Иными словами, требовалось применить хотя бы некоторую долю из обилия произведенного ядерного оружия. Без потребностей во взаимном ответном наведении на ядерные цели обеих сторон межконтинентальные ракеты СССР и США не были бы такими многочисленными (на пике холодной войны насчитывалось более 20 000 боеголовок[170]). Если бы удалось вычеркнуть ядерное оружие из списка мишеней каждой из сторон, для большей части межконтинентальных ракет противников вообще не осталось бы достойных целей.

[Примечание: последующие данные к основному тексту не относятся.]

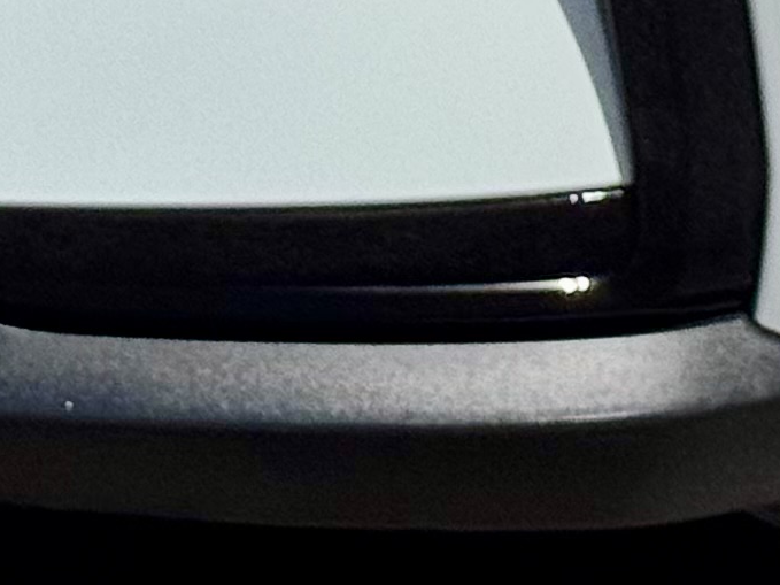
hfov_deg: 7.0
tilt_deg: -13.7
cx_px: 447
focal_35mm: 285
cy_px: -785
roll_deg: -0.1
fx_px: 6421
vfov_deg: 5.1
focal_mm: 6.76
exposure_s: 1/28571
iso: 64
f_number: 1.78
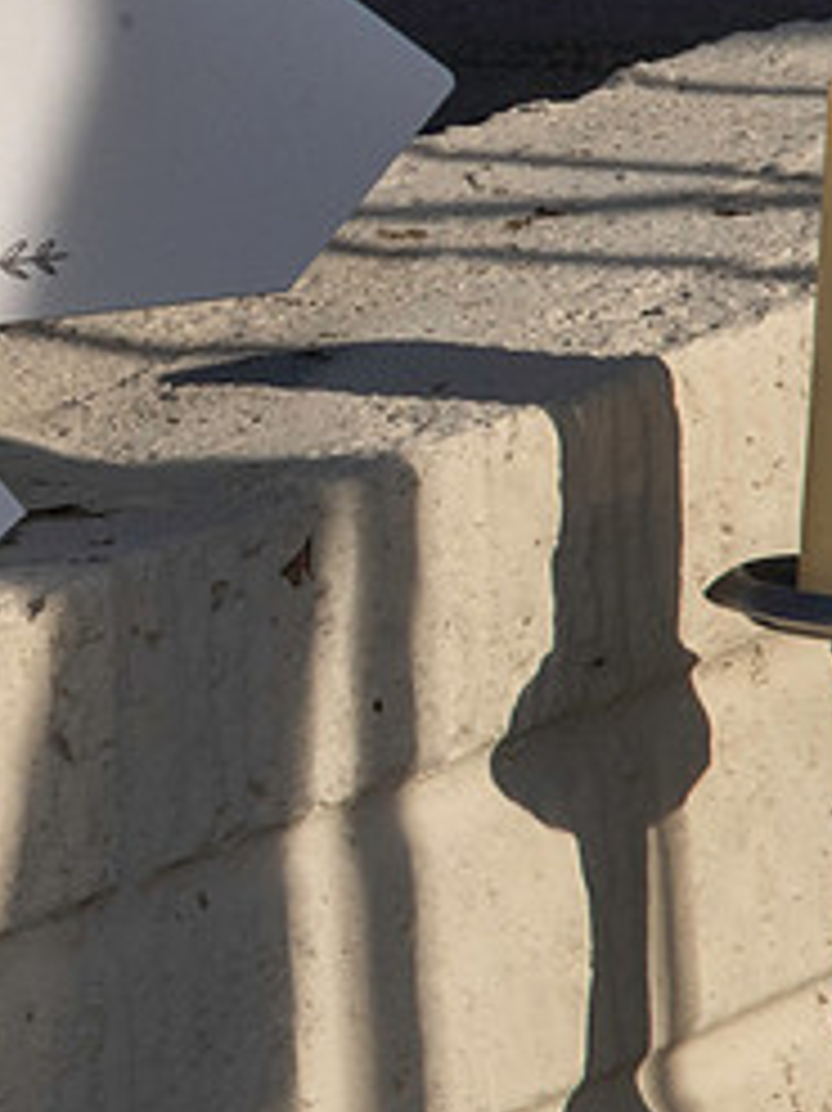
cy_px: 233
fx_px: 12766
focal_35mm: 398
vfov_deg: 5.0
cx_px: -188
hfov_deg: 3.7
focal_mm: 80
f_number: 25
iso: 400
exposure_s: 1/250
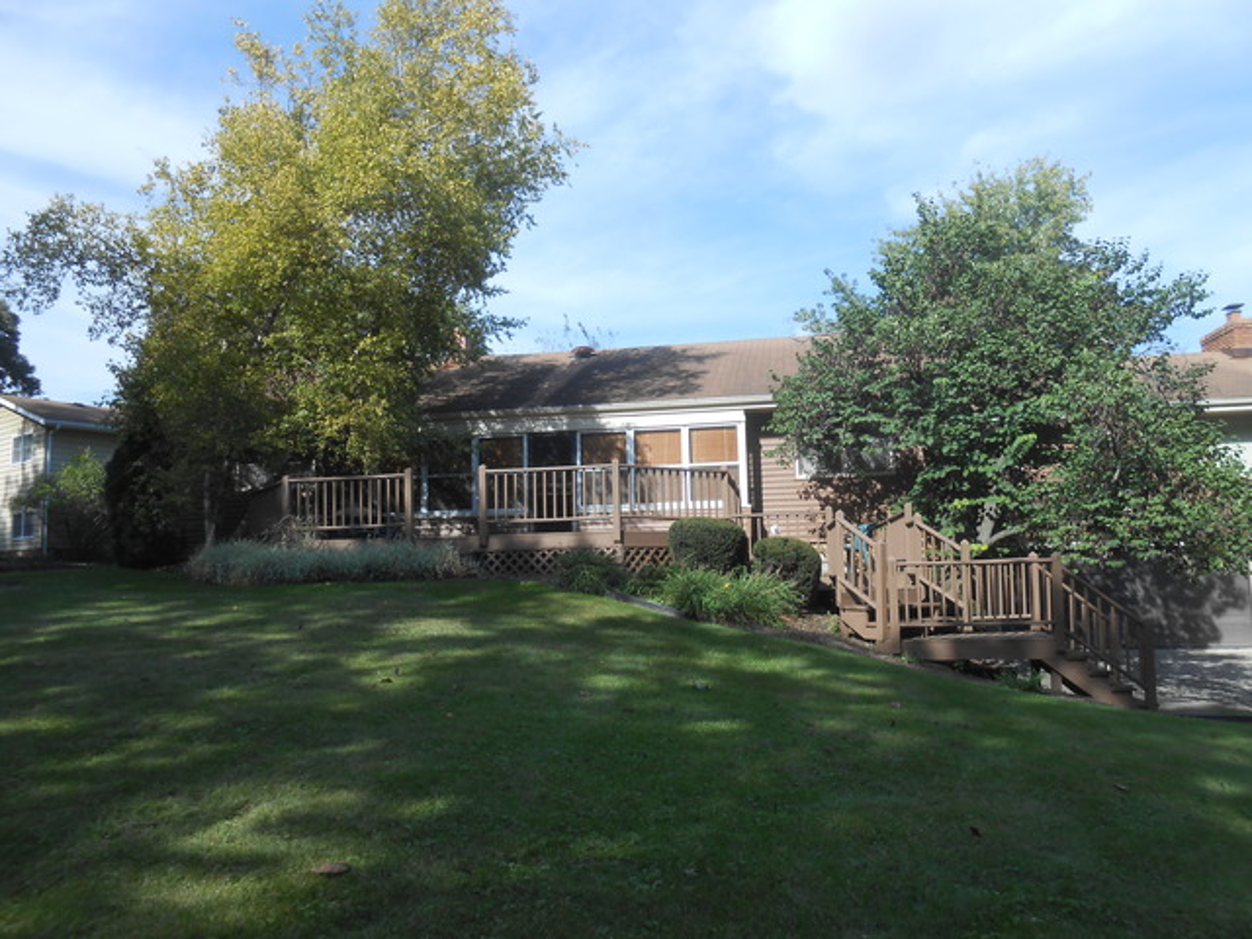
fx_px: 940
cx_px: 626
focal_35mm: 26
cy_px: 470
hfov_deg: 67.3
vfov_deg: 53.1
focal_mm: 4.6
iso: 80
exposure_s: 1/500
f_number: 3.5
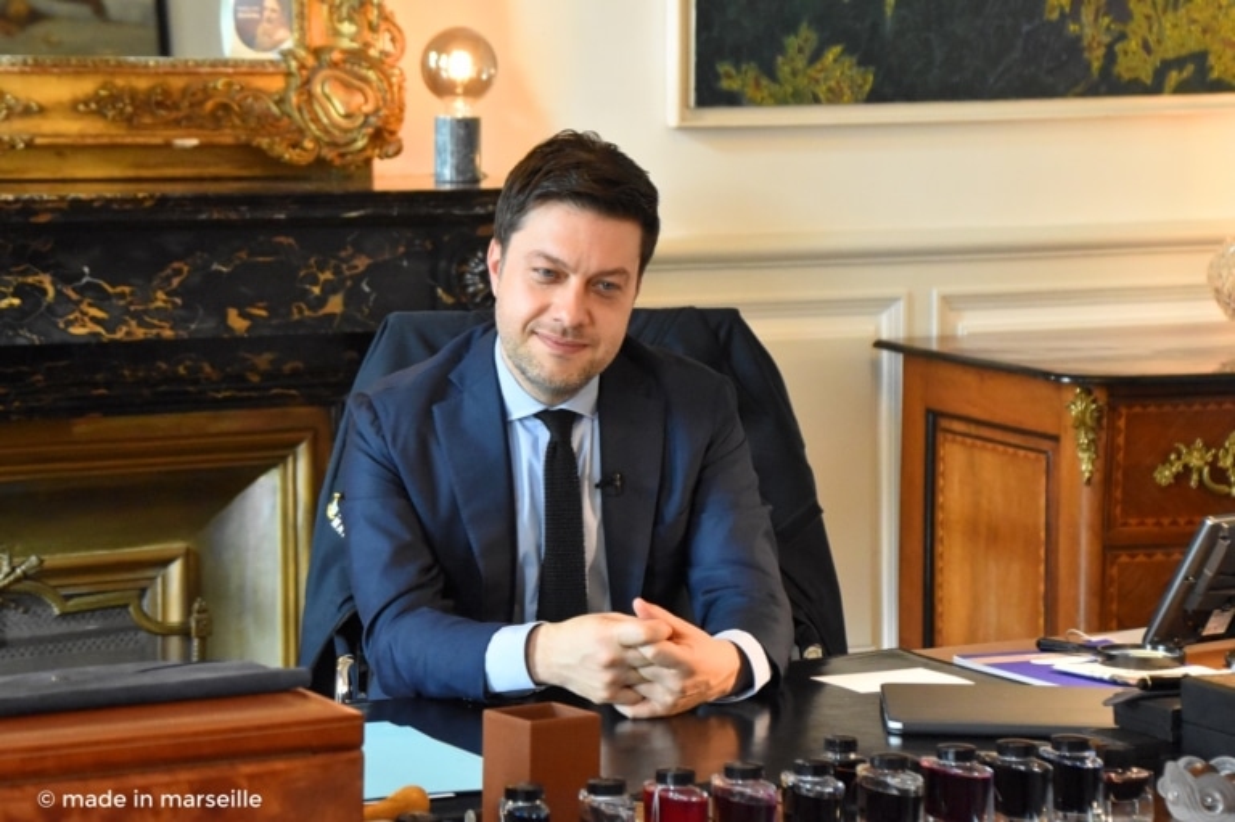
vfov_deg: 14.7
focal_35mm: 93
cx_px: 618
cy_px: 411
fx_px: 3188
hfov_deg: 21.9
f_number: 5
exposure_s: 1/250
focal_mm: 62
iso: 4500
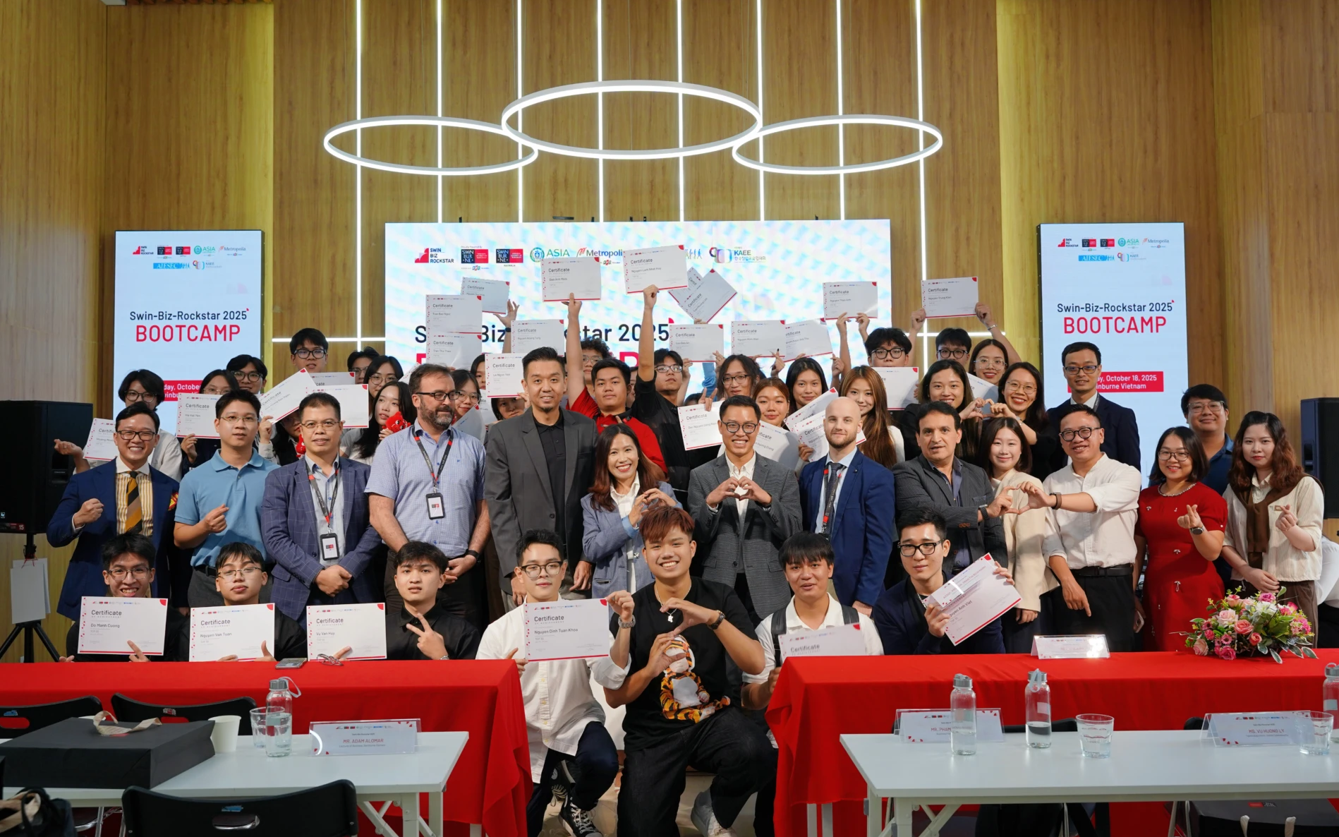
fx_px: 1234
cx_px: 672
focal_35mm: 34
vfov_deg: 37.4
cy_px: 406
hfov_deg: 57.0
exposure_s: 1/100
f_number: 5.6
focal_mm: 32.8
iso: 400
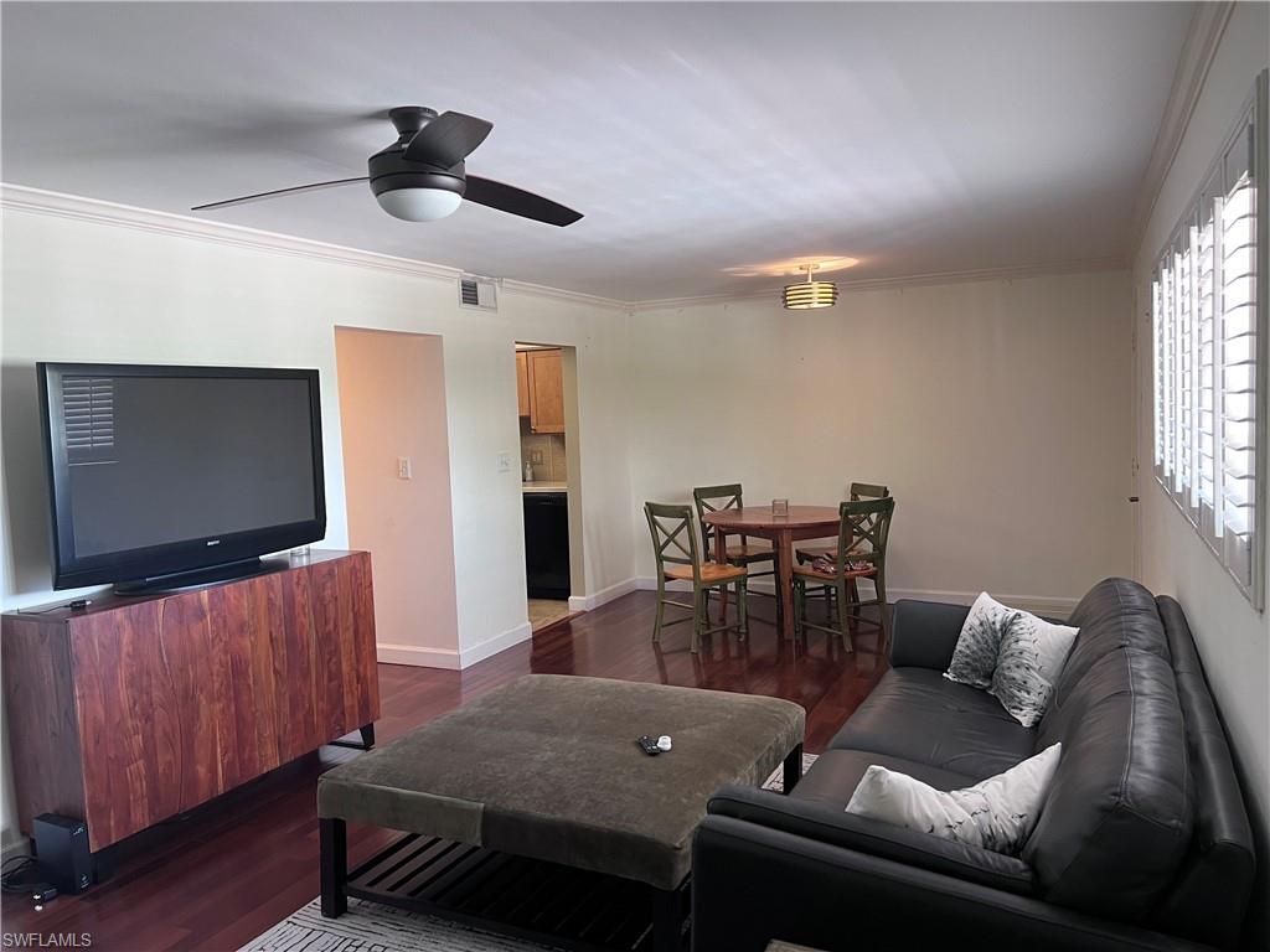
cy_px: 476
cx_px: 635
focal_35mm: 26
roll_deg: +2.2
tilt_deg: -4.6
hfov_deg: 67.3
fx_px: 954
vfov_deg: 53.1
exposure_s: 1/60
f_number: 1.5
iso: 100
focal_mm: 5.7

Америка нашла простое и одностороннее решение проблемы гонки вооружений: отказаться от применения межконтинентального ядерного оружия – разве что в ответ на исходную советскую ядерную атаку на США – и перенацелить свои ракеты только на советские города. В результате такой политики появилась бы возможность радикального уменьшения межконтинентального арсенала. При максимальном количестве целей в 50 городов (вполне достаточно, чтобы устрашить кого угодно) и допуская, что часть ракет будет потеряна после исходной советской атаки и вследствие технических неисправностей, было рассчитано, что хватит 500 ядерных боеголовок, ради надежности распределенных между бомбардировщиками и ракетами – как крылатыми, так и баллистическими, базирующимися как на суше, так и на море (даже на момент написания этих строк, когда от холодной войны осталось лишь воспоминание, в арсенале США остается около 3000 единиц межконтинентального ядерного оружия). Такая американская политика «неприменения первым» обнулила бы плоды десятилетий накопления арсенала: все американские межконтинентальные ядерные ракеты, развернутые на пике холодной войны (более 10 000), предлагалось ликвидировать, сохранив не более 500 единиц. При этом не возникало необходимости заключать соглашение о взаимном сокращении арсеналов, поскольку в любом случае большая часть советского оружия оказалась бы бесполезной, лишившись достойных целей[171].